#### How to complete this task
For the data below, restate word for word only the lines from the line containing "Funnel capacity: 250 mL" through the line containing "Page 1 of 2 Document #10000001097|Version 01", both ends included.
(Record set begins)
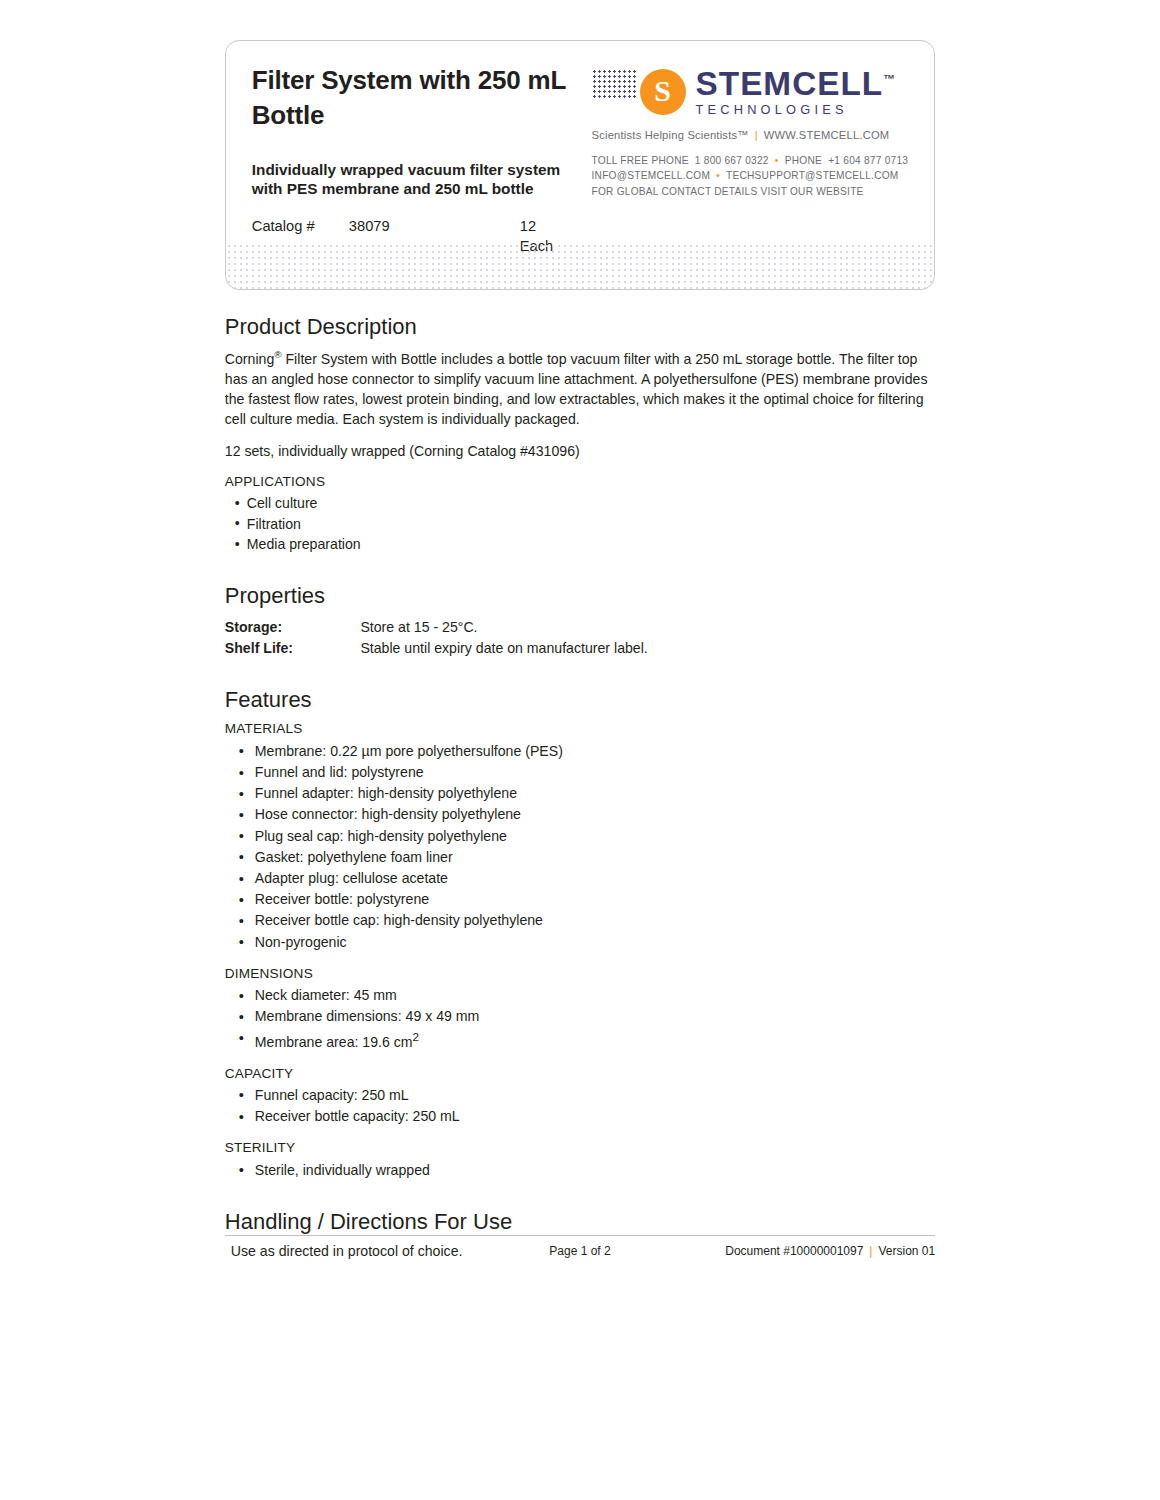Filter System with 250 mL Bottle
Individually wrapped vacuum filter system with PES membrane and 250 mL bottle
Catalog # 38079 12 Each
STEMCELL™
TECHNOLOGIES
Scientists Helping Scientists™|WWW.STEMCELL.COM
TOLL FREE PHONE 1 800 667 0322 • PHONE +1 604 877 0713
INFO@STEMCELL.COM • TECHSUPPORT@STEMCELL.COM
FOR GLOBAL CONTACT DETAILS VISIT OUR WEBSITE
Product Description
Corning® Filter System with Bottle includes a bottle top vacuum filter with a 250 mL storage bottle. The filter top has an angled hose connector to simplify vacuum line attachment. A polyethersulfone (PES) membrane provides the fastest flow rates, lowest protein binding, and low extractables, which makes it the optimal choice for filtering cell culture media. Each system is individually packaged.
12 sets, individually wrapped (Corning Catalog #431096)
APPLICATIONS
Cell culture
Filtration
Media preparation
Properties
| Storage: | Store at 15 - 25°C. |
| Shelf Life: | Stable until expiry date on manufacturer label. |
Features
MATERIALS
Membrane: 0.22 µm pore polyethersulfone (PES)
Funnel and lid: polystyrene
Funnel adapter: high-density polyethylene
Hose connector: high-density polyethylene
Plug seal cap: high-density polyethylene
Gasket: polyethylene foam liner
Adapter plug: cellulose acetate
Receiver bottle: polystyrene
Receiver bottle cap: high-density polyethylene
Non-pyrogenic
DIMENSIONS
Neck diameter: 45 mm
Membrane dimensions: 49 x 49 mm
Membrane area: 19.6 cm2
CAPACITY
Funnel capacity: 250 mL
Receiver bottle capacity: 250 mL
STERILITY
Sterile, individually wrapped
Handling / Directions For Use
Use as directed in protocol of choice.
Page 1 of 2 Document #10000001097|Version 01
(Record set ends)
(Record set begins)
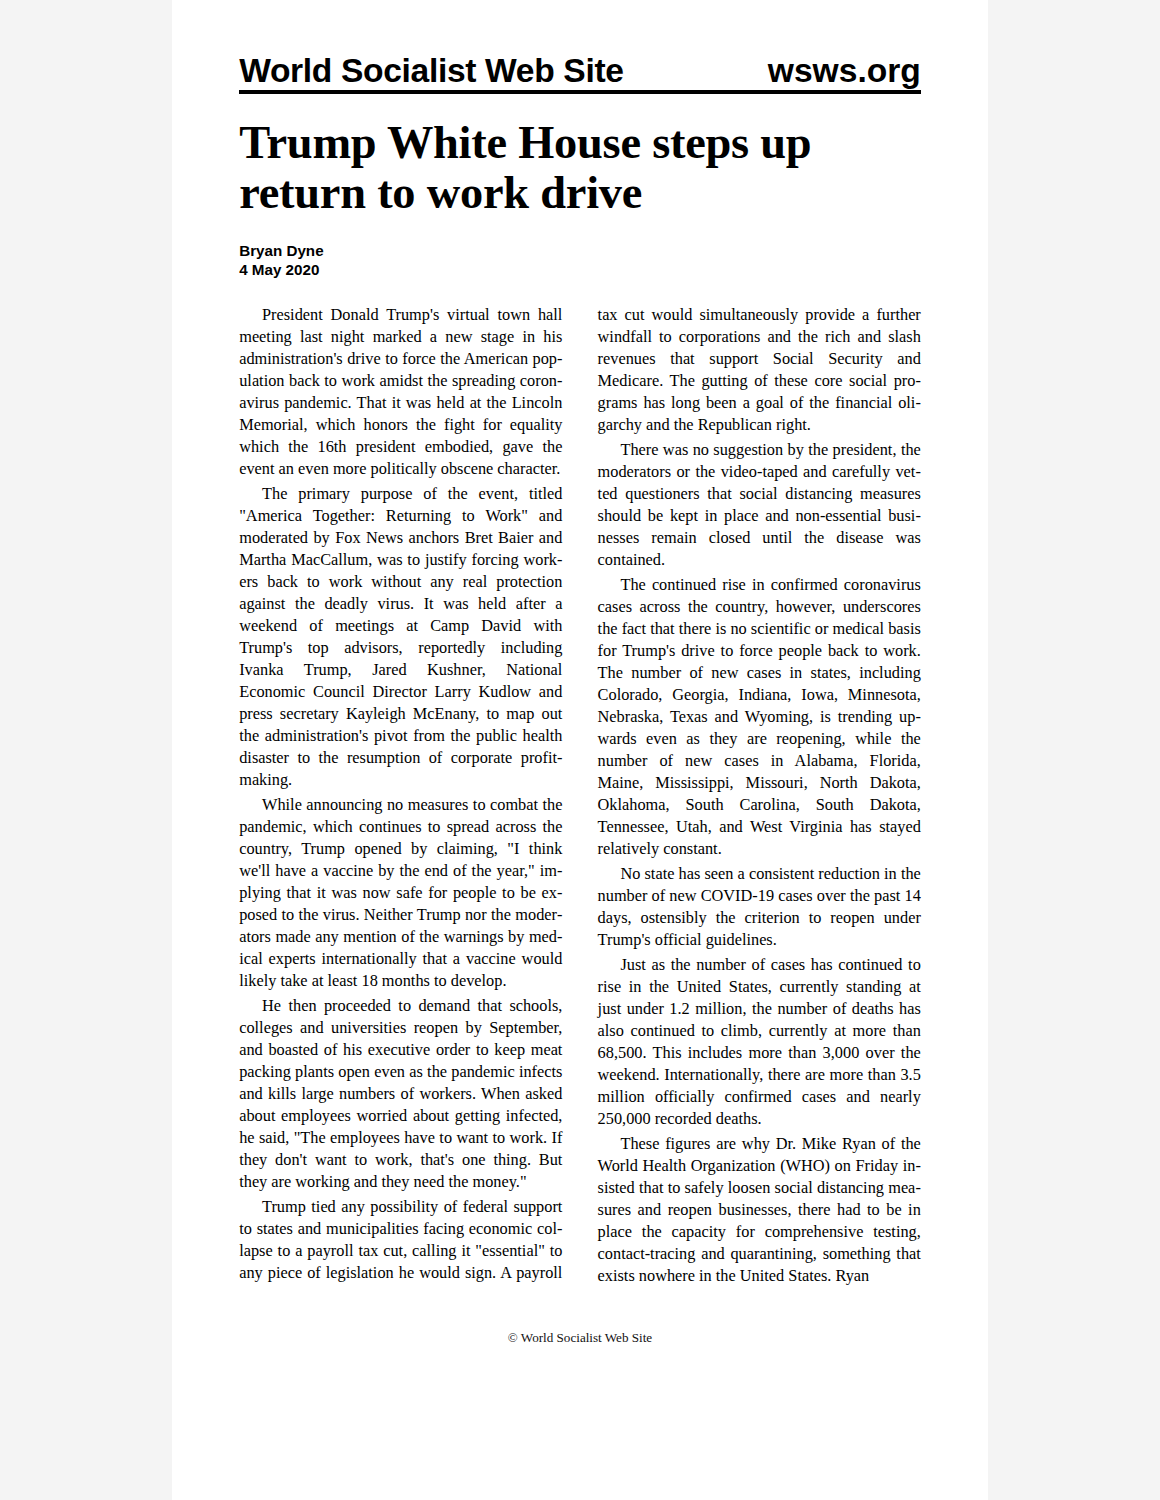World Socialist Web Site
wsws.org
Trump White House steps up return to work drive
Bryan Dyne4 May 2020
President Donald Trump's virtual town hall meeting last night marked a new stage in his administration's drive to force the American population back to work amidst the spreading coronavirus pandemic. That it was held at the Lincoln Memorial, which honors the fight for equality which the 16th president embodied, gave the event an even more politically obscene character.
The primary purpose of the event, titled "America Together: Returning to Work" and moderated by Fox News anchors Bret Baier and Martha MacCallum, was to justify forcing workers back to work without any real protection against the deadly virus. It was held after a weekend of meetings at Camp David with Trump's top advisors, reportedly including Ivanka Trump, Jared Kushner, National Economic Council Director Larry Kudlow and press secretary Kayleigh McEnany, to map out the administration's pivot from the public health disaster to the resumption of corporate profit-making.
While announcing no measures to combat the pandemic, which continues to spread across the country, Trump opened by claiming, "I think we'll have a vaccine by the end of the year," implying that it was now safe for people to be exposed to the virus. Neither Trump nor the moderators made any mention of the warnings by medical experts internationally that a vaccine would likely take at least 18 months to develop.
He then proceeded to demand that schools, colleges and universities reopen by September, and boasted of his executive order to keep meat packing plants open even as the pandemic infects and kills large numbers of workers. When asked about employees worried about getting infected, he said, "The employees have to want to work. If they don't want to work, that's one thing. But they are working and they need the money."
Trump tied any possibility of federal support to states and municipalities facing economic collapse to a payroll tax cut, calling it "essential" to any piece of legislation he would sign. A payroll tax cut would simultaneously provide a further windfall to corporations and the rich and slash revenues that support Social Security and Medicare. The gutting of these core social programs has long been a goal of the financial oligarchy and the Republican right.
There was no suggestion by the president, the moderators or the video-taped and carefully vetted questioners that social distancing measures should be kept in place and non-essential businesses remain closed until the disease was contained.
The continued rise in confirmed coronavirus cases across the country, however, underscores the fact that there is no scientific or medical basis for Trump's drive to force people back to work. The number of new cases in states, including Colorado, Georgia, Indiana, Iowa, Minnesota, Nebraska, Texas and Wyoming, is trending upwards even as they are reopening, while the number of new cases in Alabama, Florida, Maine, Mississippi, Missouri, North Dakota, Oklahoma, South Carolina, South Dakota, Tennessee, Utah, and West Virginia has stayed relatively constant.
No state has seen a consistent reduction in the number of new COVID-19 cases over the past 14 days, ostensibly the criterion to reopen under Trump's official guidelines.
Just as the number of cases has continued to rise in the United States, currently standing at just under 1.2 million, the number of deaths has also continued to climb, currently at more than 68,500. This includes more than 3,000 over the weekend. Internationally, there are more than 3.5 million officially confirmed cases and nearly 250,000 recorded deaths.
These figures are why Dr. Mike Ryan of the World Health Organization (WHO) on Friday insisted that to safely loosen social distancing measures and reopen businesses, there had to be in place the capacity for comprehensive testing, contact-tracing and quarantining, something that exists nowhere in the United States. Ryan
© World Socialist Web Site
(Record set ends)
#### Response area
Funnel capacity: 250 mL
Receiver bottle capacity: 250 mL
STERILITY
Sterile, individually wrapped
Handling / Directions For Use
Use as directed in protocol of choice.
Page 1 of 2 Document #10000001097|Version 01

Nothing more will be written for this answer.